In a rush to drop knowledge I think some of you have gone off topic. The book isn't about intellectuals who are intellectualizing about postwhateverism. It's lamenting dumbass Americans who think Pearl Harbor triggered the Vietnam War or that Europe is a country.
I could do 2 of those three (and I could take a stab at the first), but perhaps you've chosen poor examples. There's plenty of engineering, or music, or business students who would not do well on your test but would school you in other areas, and those areas are worthwhile as well.
what's the point of all that book learning when people are losing jobs everywhere?
There's often a distinction made between two types of learning being dispensed in schools, namely education and instruction; the first one being a compendium of various information, most of them related to social sciences, that any adult citizen should, at a minimum, have a working knowledge of and the other one being skills necessary to qualify as a worker operating in a specific trade (advanced physics and engineers). The lament one often hears is directed at the declining quality of education and how it affects the ability to engage the socio-political sphere in any meaningful way. The shift towards a purely practical (think market-driven) approach to education has been identified as the culprit by many strident groups but I don't see is as being as cut and dry as that.

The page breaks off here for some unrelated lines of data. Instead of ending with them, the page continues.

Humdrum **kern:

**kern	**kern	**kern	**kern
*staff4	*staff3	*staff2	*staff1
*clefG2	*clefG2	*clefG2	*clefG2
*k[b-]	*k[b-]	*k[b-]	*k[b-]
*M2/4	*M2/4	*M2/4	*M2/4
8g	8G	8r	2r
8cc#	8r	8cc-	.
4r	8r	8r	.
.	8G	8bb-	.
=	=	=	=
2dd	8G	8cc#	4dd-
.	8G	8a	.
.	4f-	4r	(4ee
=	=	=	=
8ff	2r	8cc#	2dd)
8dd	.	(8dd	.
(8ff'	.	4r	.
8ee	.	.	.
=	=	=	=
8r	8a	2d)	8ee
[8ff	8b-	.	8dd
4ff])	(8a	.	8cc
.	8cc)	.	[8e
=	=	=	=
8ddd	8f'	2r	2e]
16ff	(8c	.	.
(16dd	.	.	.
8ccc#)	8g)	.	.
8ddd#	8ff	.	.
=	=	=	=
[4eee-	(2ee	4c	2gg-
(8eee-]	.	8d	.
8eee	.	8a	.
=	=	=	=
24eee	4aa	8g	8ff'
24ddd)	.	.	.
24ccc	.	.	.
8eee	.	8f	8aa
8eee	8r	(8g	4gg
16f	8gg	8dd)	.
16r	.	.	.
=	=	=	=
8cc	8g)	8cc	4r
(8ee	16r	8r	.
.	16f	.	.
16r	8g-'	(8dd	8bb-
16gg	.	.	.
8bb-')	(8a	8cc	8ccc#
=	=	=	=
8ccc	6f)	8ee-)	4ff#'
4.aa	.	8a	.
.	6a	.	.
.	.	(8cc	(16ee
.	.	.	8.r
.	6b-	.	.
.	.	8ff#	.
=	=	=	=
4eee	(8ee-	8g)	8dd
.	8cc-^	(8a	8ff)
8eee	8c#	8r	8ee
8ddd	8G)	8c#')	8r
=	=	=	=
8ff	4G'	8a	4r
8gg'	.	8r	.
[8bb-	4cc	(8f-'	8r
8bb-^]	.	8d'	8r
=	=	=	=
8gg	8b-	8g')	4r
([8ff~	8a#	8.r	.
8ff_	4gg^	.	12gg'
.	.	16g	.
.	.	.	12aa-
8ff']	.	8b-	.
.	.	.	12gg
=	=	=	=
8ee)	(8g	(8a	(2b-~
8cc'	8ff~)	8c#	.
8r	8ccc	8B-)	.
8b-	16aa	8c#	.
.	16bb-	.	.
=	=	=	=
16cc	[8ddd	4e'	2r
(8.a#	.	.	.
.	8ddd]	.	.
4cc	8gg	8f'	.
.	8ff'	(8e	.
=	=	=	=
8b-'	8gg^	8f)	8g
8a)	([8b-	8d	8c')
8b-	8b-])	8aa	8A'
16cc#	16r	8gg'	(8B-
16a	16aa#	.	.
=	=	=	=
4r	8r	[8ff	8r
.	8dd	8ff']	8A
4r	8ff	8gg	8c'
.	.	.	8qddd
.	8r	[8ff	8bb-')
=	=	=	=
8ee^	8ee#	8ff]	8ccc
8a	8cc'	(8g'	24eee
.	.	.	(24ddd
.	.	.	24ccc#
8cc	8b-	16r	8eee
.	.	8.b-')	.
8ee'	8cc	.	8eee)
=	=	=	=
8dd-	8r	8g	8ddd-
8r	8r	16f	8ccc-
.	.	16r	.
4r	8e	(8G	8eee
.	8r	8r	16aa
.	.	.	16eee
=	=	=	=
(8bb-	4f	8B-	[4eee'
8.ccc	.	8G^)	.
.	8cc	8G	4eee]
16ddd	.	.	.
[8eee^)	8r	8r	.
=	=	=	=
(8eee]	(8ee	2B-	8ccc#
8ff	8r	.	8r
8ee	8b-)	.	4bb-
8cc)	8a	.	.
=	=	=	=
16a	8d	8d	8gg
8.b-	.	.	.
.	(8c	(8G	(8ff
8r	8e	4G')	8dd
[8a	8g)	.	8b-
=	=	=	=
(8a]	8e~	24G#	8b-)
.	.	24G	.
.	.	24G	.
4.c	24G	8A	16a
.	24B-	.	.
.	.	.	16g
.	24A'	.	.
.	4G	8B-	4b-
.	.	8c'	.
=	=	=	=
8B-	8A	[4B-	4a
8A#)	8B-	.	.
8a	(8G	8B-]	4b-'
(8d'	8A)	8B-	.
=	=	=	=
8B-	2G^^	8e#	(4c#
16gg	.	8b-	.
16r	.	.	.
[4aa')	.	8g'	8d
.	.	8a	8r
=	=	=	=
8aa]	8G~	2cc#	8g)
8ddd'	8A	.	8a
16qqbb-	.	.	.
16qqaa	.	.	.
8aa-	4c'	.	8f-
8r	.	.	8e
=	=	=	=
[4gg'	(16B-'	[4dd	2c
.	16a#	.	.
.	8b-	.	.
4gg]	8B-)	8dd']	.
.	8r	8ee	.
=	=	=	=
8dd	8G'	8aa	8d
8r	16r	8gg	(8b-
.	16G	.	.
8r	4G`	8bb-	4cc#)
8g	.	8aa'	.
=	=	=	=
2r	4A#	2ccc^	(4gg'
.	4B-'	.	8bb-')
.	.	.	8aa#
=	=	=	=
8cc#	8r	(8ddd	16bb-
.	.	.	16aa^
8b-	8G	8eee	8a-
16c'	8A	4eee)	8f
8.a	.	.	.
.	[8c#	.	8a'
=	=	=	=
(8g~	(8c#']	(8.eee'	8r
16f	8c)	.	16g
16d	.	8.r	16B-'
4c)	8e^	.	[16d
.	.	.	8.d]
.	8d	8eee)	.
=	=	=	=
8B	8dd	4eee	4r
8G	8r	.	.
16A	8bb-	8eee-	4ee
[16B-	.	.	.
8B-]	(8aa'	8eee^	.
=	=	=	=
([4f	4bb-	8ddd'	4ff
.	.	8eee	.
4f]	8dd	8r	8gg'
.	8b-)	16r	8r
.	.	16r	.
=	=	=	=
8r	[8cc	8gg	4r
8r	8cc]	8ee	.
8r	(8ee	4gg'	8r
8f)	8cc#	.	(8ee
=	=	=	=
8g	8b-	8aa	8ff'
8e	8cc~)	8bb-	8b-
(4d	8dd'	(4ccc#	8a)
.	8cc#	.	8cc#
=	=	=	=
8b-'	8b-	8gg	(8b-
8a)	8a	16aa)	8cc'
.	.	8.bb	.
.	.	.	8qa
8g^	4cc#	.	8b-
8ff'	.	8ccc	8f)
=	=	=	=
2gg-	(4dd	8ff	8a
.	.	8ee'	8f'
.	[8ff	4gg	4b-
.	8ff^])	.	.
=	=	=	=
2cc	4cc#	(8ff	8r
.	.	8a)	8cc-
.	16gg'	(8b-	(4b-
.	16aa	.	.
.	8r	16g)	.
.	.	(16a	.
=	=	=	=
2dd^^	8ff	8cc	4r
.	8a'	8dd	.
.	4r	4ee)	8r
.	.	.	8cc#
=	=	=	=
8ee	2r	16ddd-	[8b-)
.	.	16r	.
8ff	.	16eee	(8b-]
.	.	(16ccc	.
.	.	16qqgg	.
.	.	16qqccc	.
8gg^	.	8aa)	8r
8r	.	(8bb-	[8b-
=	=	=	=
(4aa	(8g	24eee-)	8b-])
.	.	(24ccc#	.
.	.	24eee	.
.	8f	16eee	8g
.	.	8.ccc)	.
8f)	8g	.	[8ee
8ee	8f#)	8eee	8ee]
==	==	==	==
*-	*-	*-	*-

Who needs book learning if do have a job? You already gots the money.
I think (therefore I am) that it is two things. We pride ourselves on being a nation of "doer's", not thinkers, in the classical sense. The old "those who can, do and those who can't, teach". You are supposed to work 25 hours a day and try and make as much money as possible. Second thing is the information age. We have more information available to us then anyone can possibly even begin to use. Think of the most arcane subject and you can find all the info you need on wiki or similar. So do you sit around all day and contemplate the meaning of life or do you get venture capital and figure out a new search engine/medical breakthrough/ipod etc etc.
Americans love knowledge but eschew understanding.
Americans are not hostile to knowledge. They are practical, utilitarian about knowledge. If it is useful knowledge, they love it.
I think that it is more accurate to say that Americans edify information at the expense of knowledge and discernment. I come across a terrifying number of students whose heads are filled with facts (or whatever numbers pass as facts on the interwebz) but lack the ability to think, independently or otherwise.